Prologue
Theodore hated the cellar. With it's grey concrete walls that chilled his small body to the bone. With the small light bulb hanging from the ceiling, it's light so weak it might as well not have been there at all. The big door at the top of the wooden stairs leading up to the main house. Murick always took care to throw him from the door every time, relishing in the thud Theodore's body would make as it hit the bottom. And the small lone window up on the wall, the room's only true source of light, glass and frame now doing nothing to keep out the chilling October air. The thick wooden beams in the ceiling creaking when Murick stomps around upstairs.
Theodore had been thrown down there yet again when he'd lost his grip on one of the many dinner plates he'd been ordered to wash. The yellow, ugly plate had slipped from his grasp and shattered against the stone floor, waking a sleeping Murick and alerting him of the boy's mistake. He didn't do it on purpose, he'd never dare, but he'd been so tired. His nights had been filled with nightmares and he hadn't been allowed to eat since the day before. He could scarcely keep his head up.

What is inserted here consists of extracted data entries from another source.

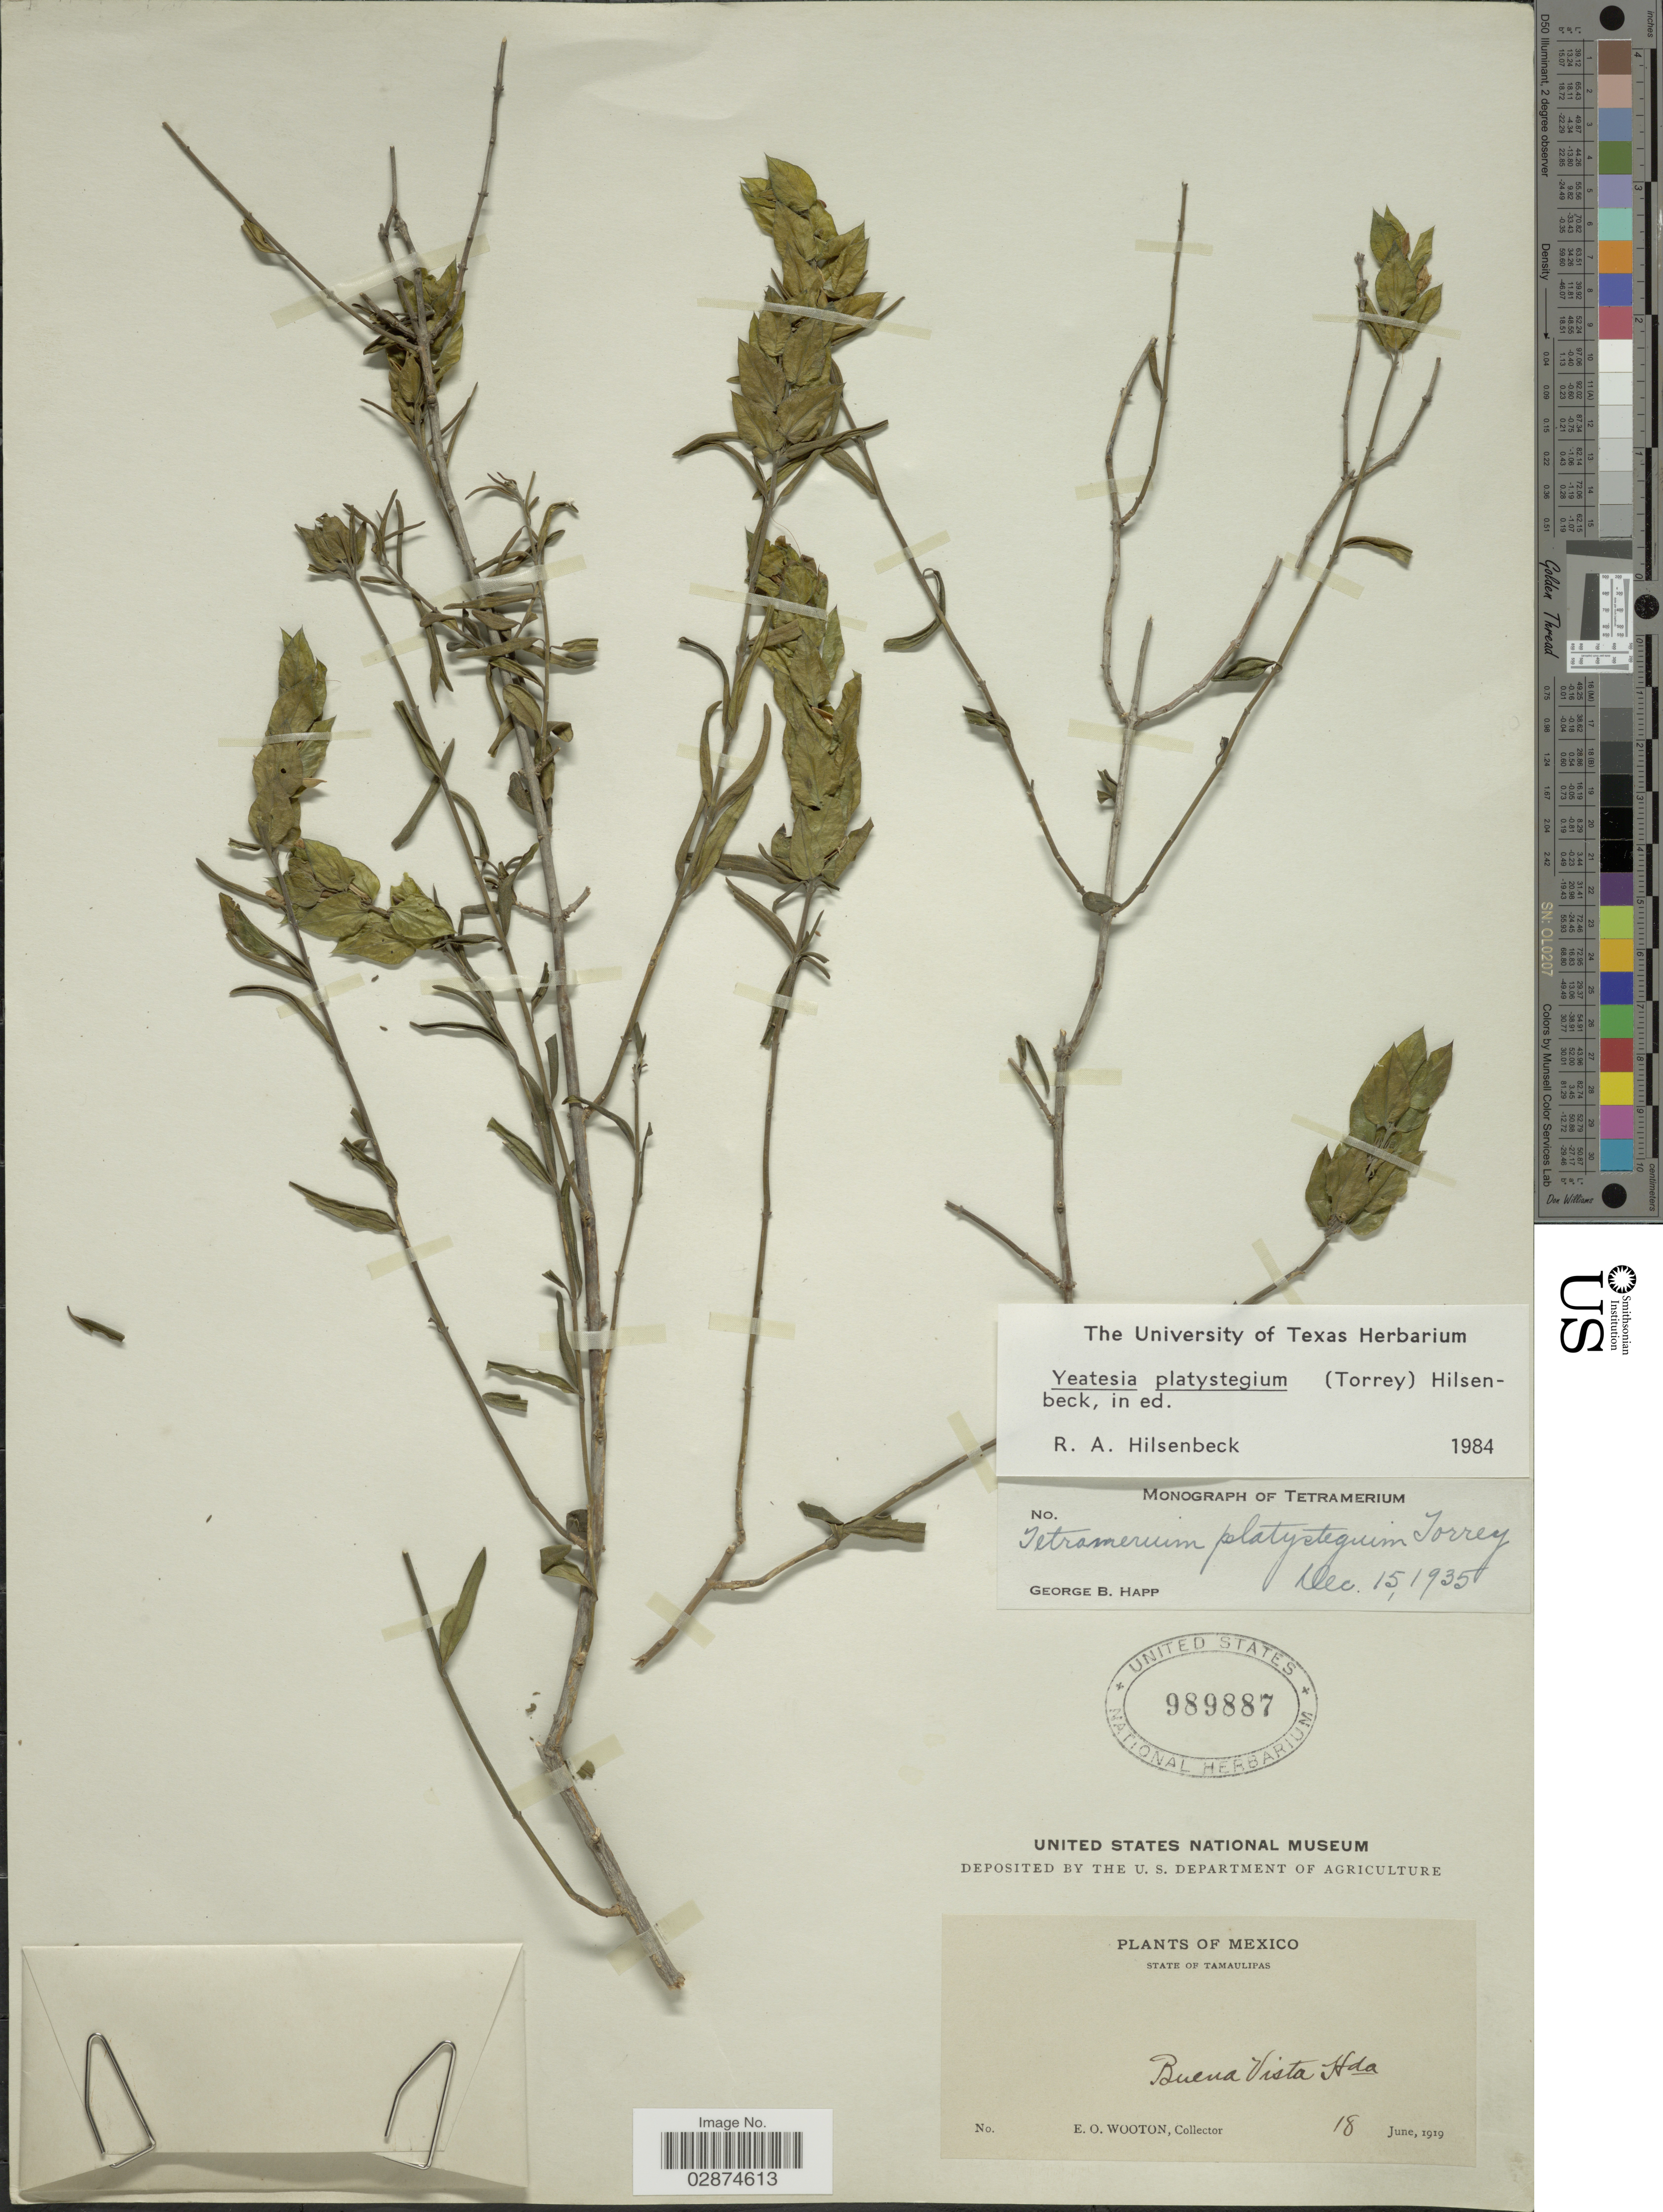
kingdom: Plantae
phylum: Tracheophyta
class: Magnoliopsida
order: Lamiales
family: Acanthaceae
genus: Yeatesia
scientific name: Yeatesia platystegia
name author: (Torr.) Hilsenb.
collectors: E. O. Wooton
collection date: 1919-06-18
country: Mexico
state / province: Hidalgo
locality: Buena Vista.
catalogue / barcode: US 989887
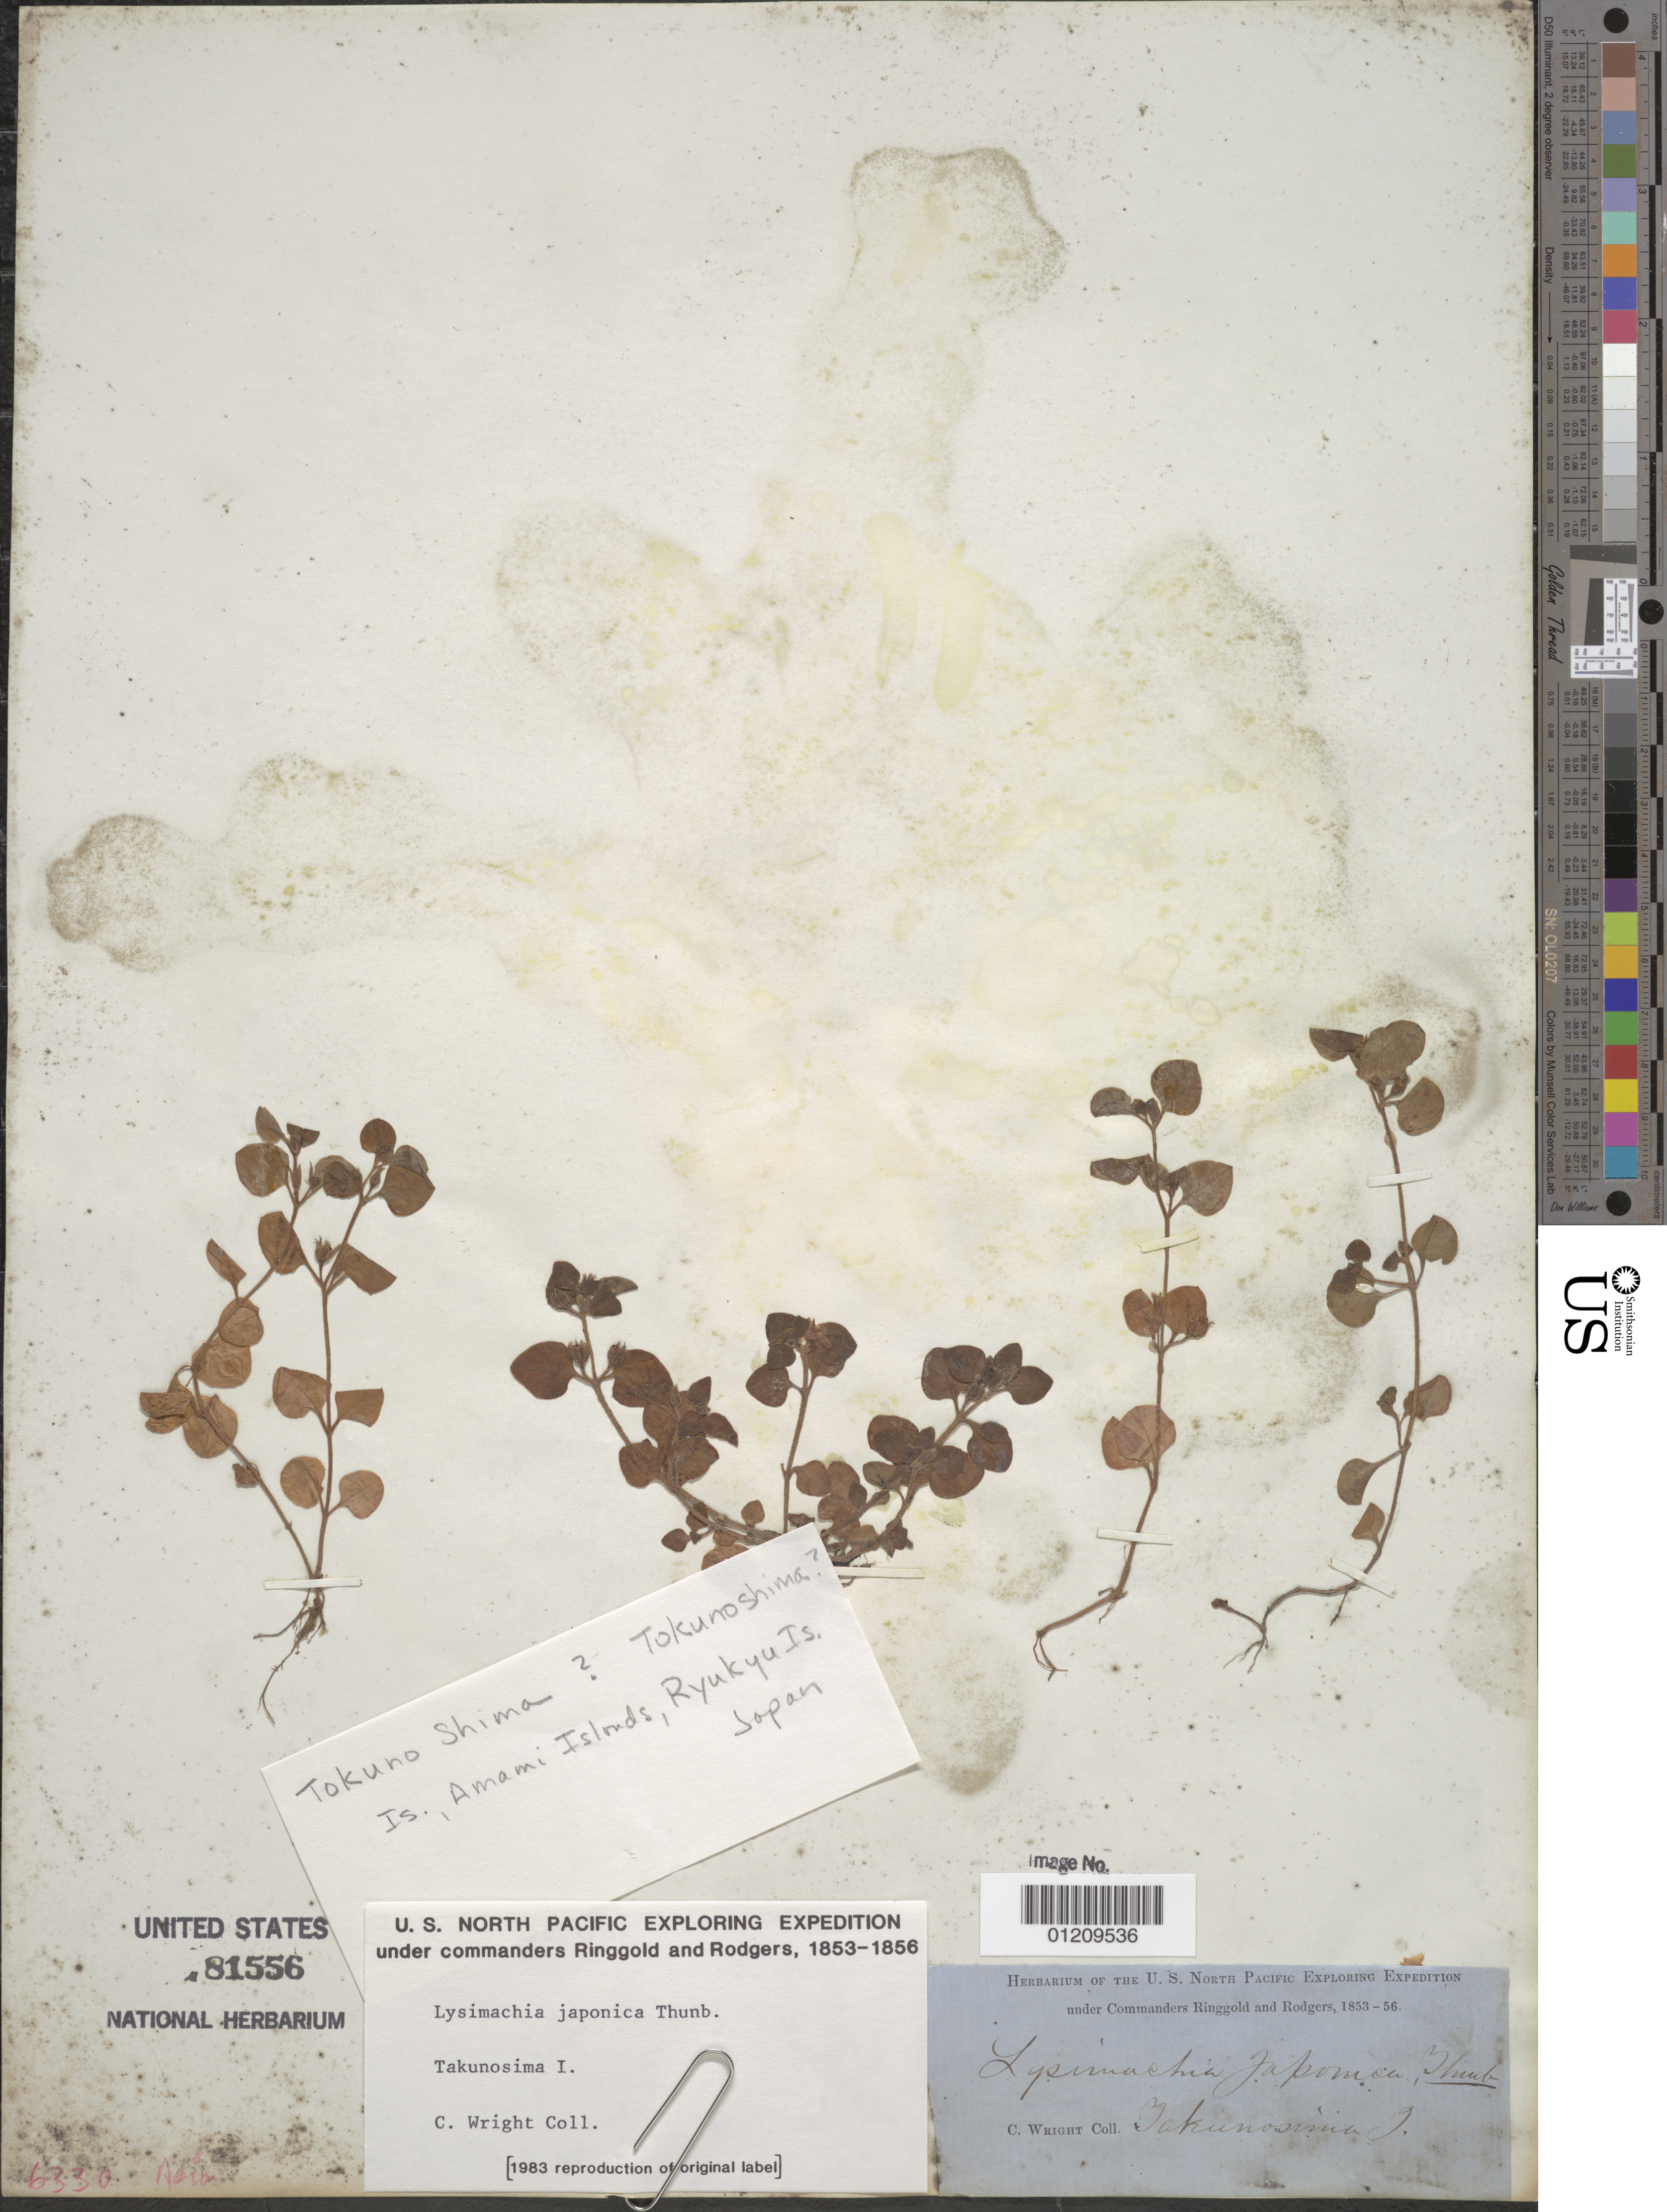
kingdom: Plantae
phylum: Tracheophyta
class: Magnoliopsida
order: Ericales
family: Primulaceae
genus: Lysimachia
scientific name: Lysimachia japonica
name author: Thunb.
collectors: C. Wright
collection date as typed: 1853 to -- --- 1856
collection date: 1853/1856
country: Japan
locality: Tokunoshima island.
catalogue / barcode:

The old man had come to the kitchen fast, landed some hard punches on Theodore's arms and ribs, kicked his stomach when he'd fallen to the floor, before carelessly throwing him in the basement. The landing had hurt the boy's ankle, but he could do nothing as his foot started to swell and throb. Theodore was no stranger to bruises, it was Murick's favorite way to let off some steam. His body already small for his age, always hungry and always tired, he never had the strength or courage to fight back. Frankly Theodore could not remember a time when his body was not littered with bruises.
The other kids never intervened either. They lived upstairs with their shared bedrooms. And though their rooms were small and their beds creaky, Theodore always envied them. At least they had beds and a room. Nothing like the cramped cot he had, with only a thin, ragged blanket filled with holes to separate him and the floor. Well that was when he was lucky enough to have the privilege of staying in the 'room' given to him. For the cellar had become almost more his room than the cot. But even spending most his nights in the cellar with the rats, Theodore could never quench the fear of the dark. Of the cold and the tiny sounds from what he could not see.
The only times he got any real sleep was when he'd kept Murick happy enough, or more like gotten him mad as little as possible, to be allowed to sleep in his cot. The other kids rarely ventured downstairs where the cot was, so Theodore didn't see them often. Didn't even know most their names. They'd disappear before he could catch word of their names, adopted and free. Surely they loathed him like Murick, when they never helped him. When they'd avoid him like a disease, never so much as looking him in the eyes. The few names he knew was only acquired from snippets of conversations behind walls. None of them had ever spoken to him, but once in his life.
Surely someone had cared for him once, when he was a child. For he would not have survived if Murick had treated him this way as an infant. Though by the way Murick spoke of him it surely was not the brute who had looked after him those few first years. But Theodore could remember no such people, who must have fed him and changed him. They were long gone by the time the boy was old enough to store memories away. Adopted and away like the other kids living in the orphanage would be.
He was envious of them. They who had friends in each other. Who got adopted. Who never got beaten and yelled at. Who got three meals a day, who had beds and the occasional toy. Who had each other to teach until they where taken away by new families and sent to school. He was envious of them. But not mad. Yes you'd think he would be mad at them for not helping him, for not speaking to him or acknowledging his existence. But at least they didn't do him harm. No, he wasn't mad. He was sad. And lonely.